The position offered a minimum wage plus commission, forcing Mitch to quickly learn to earn at least enough to cover the cost of living. The organization’s business model was centered around contacting companies and writing contingency job orders for positions typically paying wages ranging from $20K to $40K.

“A big job in those days, around 1968, was $25,000,” Mitch said. “When you work in a contingency world, there’s no risk for the company you’re working for. These people would say, “Help me find this type of person,” with no risk to them, because there could be several firms working for the same customer.”

This model forced Mitch to act with urgency, targeting and attracting the best candidates he could find, registering them in the system and getting them started at the customer company so that he could get paid for his efforts.

Manufacturing roles were the bread and butter for MRI of Greensboro, thanks largely to the Southeast region’s textile, furniture, apparel and tobacco industries.
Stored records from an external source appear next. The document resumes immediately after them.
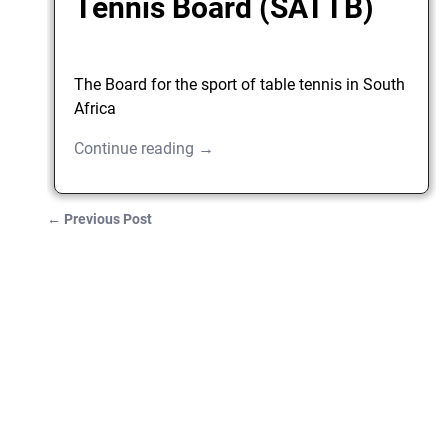
Tennis Board (SATTB)
The Board for the sport of table tennis in South
Africa
Continue reading →
←
Previous Post
Post navigation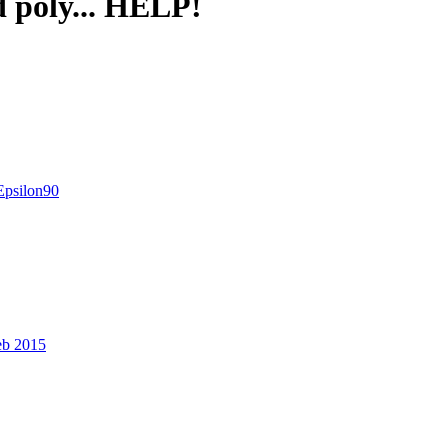
 poly... HELP!
Epsilon90
eb 2015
His leading clients were R.J. Reynolds, Blue Bell (now VF Corp.), Cone Mills, Guilford Mills and Glen-Raven Mills.

The double-knit fabric craze offered Mitch the opportunity to hone a particular skill set and begin placing shift-level supervisors in various client organizations. With a reasonable price point and the opportunity to make great money if you had the right machinery, all that was left for organizations was talent to lead the charge.
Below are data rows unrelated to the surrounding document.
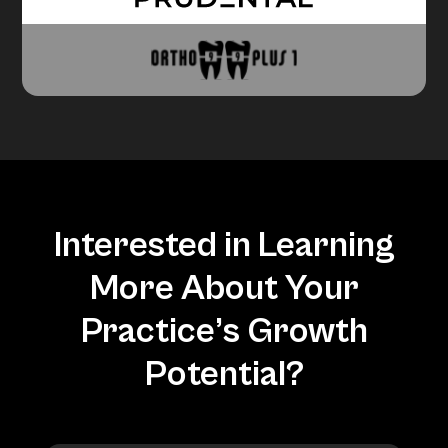
Interested in Learning
More About Your
Practice’s Growth
Potential?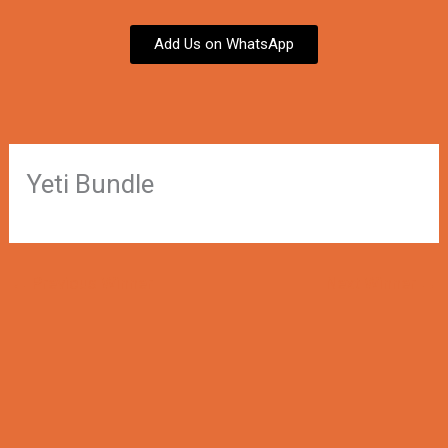
Add Us on WhatsApp
Yeti Bundle
←
Previous Winner
Next Winner
→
“These supervisor-level roles paid $12,000 per year and we charged a 25 percent fee, so we made roughly $3,000 – of which I got a cut,” he said. “I had to place several of these people each month just to make a living.”
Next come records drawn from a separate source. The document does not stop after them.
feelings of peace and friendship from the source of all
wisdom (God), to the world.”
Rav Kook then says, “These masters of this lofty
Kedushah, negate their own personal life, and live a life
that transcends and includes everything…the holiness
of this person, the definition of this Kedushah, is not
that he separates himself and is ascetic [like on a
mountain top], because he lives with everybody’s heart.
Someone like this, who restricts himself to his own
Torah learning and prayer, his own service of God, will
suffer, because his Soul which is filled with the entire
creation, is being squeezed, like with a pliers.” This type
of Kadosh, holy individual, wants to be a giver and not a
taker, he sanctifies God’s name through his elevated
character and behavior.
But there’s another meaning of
Two years in, Mitch had developed a groove recruiting across numerous manufacturing industries. Not only was business hitting its stride; so was his relationship.

Tying the knot

Nearly three years from the day they met, Mitch and Betsy wed on September 6, 1969.

Betsy

A graduate of the University of North Carolina at Greensboro with a degree in home economics, Betsy had a job that required the newlyweds to live on the High Point telephone exchange. They settled in Jamestown, North Carolina, in one of the most unlikely of places.

A converted chinchilla barn behind the house of a man named W.C. King became the Oakleys’ first home. The King family had previously been in the chinchilla business and converted the space into a livable area not long before Mitch and Betsy arrived.

“It was literally a three-room building in his backyard,” Mitch said. “The living room, which had an oil circulated heater, had been the room where the chinchilla incubators were. All of the outlets were on the ceiling, so we had lamps plugged into the ceiling, if you can believe it.”

Rent was $65 per month and included everything Betsy would need for work, outside of long-distance telephone calls. She had a salaried position, which offered some stability for the couple as Mitch worked to grow his business at MRI of Greensboro.

“Those first couple of years were really spent developing my craft and learning what works, what doesn’t work, things of that nature,” Mitch said. “I closed my first job in my fifth week there and it was just a couple of years later that I had the opportunity to buy the business that would ultimately change our lives.”